— Kutipan —
——
Sejumlah Kades di Manggarai Minta Pemkab Untuk Terbitkan Perbup Perihal Syarat Calon Perangkat Desa

Manggarai, WaktoeNTT.Net – Sejumlah Kepala Desa mendatangi Kantor Bupati Manggarai dengan menggunakan busana adat Manggarai pada Selasa 7 Mei 2022.

Kedatangan para kepala desa ini pun diterima langsung oleh Wakil Bupati Manggarai Heribertus Ngabut di ruang kerjanya.

Adapun maksud Kedatangan sejumlah kepala Desa tersebut untuk bertemu Bupati dan Wakil Bupati Manggarai terkait Perbub yang di janjikan oleh Pemda Manggarai pada bulan April 2022.

banner 728x90

Kepala Desa Mata Wae, Kecamatan Satar Mese Utara, Martinus Don sebagai kordinator kepada sejumlah awak media menyampaikan, Peraturan Pupati (PERBUB) yang dimaksud adalah menyangkut keberadaan perangkat Desa yang masih lowong di beberapa Desa di kabupaten Manggarai.

Marten menyampaikan, yang terjadi saat ini sejumlah desa di Kabupaten Manggarai adalah keberadaan perangkat desa.

Menurut dia, sampai saat ini masih terjadi kekosongan bagi sejumlah posisi di tingkat desa dan kewalahan dalam menentukan calon perangkat/jabatan yang akan di isi.

“Ada multi tafsir terkait keberadaan perangkat desa ini, pertama kami di pilih oleh rakyat melalui demokrasi yaitu Pilkades, namun kemudian dalam perjalanan sejumlah pihak menilai demokrasi ini tidak berjalan karena terkesan pemaksaan, artinya kami tidak diperkenankan untuk melakukan perekrutan perangkat desa tanpa melalui Perbub,” ungkap Marten.
——
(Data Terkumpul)
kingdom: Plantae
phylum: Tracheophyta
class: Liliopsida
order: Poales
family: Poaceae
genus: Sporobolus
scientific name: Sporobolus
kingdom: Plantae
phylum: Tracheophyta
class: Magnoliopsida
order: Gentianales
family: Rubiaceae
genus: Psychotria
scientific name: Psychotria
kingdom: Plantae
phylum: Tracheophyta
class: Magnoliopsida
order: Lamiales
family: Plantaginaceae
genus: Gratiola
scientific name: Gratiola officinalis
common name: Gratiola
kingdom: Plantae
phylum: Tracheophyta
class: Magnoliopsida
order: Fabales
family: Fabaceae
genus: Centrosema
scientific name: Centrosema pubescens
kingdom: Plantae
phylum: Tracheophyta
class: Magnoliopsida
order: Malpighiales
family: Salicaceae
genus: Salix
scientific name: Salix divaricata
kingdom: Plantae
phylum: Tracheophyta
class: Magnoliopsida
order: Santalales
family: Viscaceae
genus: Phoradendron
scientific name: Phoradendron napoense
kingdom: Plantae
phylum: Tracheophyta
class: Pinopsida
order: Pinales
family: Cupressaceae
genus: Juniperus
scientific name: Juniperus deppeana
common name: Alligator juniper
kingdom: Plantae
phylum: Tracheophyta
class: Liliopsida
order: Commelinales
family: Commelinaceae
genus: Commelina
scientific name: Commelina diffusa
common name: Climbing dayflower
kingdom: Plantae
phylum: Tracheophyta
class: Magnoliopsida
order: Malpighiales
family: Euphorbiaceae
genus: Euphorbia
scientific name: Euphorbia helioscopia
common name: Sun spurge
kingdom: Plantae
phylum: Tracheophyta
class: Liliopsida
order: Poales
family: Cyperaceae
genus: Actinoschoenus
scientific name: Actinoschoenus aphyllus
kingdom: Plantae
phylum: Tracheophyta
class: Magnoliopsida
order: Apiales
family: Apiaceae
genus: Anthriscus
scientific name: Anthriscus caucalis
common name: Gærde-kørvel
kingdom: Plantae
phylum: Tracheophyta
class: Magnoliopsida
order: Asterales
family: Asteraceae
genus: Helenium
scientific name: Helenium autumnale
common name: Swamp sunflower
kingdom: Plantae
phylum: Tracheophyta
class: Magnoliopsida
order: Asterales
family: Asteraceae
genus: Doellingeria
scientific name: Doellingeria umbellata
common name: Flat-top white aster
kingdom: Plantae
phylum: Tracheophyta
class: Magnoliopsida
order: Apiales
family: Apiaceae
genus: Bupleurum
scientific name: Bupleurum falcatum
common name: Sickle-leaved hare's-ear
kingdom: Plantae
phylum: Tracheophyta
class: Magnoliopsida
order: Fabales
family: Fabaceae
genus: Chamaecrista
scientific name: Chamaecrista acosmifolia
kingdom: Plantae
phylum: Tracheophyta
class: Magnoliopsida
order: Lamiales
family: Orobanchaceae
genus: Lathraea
——
— Petunjuk —
(1) Dalam berita tentang para kepala desa di Manggarai, siapa yang menerima langsung kedatangan mereka di ruang kerjanya?
(2) Kutip dari berita itu bagian yang dibuka dengan kata-kata berisi "Manggarai, WaktoeNTT.Net –" dan ditutup dengan "di kabupaten Manggarai.".
Daftar tersebut tidak perlu digunakan.

— Hasil Latihan —
(1) Wakil Bupati Manggarai Heribertus Ngabut.

(2)
Manggarai, WaktoeNTT.Net – Sejumlah Kepala Desa mendatangi Kantor Bupati Manggarai dengan menggunakan busana adat Manggarai pada Selasa 7 Mei 2022.

Kedatangan para kepala desa ini pun diterima langsung oleh Wakil Bupati Manggarai Heribertus Ngabut di ruang kerjanya.

Adapun maksud Kedatangan sejumlah kepala Desa tersebut untuk bertemu Bupati dan Wakil Bupati Manggarai terkait Perbub yang di janjikan oleh Pemda Manggarai pada bulan April 2022.

banner 728x90

Kepala Desa Mata Wae, Kecamatan Satar Mese Utara, Martinus Don sebagai kordinator kepada sejumlah awak media menyampaikan, Peraturan Pupati (PERBUB) yang dimaksud adalah menyangkut keberadaan perangkat Desa yang masih lowong di beberapa Desa di kabupaten Manggarai.